### [TASK DESCRIPTION]
In the records below, find the line with "nose: (252, 92)" and the line with "right elbow: (613, 542)"; return exactly those lines and every line between them.

### [DATASET]

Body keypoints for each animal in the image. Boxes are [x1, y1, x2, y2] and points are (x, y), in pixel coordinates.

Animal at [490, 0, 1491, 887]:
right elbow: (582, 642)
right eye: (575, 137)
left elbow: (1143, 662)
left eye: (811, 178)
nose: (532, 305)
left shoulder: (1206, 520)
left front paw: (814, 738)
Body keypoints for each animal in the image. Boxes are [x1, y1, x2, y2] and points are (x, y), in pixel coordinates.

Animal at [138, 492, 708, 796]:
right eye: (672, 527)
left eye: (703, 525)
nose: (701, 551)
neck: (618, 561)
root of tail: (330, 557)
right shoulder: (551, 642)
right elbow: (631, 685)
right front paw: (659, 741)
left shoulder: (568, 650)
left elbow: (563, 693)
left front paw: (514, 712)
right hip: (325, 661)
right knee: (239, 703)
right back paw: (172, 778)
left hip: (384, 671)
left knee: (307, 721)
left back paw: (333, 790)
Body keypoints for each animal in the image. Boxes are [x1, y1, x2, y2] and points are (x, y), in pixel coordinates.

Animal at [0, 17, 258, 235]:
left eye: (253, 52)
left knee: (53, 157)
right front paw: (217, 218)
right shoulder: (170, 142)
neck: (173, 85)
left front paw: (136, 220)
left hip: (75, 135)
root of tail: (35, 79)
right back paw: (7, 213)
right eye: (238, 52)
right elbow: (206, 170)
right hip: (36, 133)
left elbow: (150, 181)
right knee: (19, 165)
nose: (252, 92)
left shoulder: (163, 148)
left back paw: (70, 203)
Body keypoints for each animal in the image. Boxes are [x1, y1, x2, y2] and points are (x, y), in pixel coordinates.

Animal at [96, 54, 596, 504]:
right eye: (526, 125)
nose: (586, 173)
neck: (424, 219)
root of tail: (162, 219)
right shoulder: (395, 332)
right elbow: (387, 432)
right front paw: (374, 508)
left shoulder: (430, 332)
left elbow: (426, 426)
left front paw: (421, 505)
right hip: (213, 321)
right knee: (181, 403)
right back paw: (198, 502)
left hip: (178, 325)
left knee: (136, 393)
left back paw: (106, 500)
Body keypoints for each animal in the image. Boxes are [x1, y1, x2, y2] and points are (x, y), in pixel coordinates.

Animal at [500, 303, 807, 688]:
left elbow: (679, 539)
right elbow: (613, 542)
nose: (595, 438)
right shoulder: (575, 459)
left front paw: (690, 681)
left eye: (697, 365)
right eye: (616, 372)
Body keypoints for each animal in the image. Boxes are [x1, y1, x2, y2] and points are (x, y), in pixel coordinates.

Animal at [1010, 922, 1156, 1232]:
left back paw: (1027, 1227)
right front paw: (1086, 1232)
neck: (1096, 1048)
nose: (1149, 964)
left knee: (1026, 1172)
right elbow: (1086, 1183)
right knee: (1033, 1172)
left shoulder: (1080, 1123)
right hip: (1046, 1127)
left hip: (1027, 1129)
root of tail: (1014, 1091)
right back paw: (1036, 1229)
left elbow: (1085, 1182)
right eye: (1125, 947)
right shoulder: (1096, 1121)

### [SOLUTION FOR THIS EXERCISE]
nose: (252, 92)
left shoulder: (163, 148)
left back paw: (70, 203)
Body keypoints for each animal in the image. Boxes are [x1, y1, x2, y2] and points are (x, y), in pixel coordinates.

Animal at [96, 54, 596, 504]:
right eye: (526, 125)
nose: (586, 173)
neck: (424, 219)
root of tail: (162, 219)
right shoulder: (395, 332)
right elbow: (387, 432)
right front paw: (374, 508)
left shoulder: (430, 332)
left elbow: (426, 426)
left front paw: (421, 505)
right hip: (213, 321)
right knee: (181, 403)
right back paw: (198, 502)
left hip: (178, 325)
left knee: (136, 393)
left back paw: (106, 500)
Body keypoints for each animal in the image. Boxes are [x1, y1, x2, y2] and points are (x, y), in pixel coordinates.

Animal at [500, 303, 807, 688]:
left elbow: (679, 539)
right elbow: (613, 542)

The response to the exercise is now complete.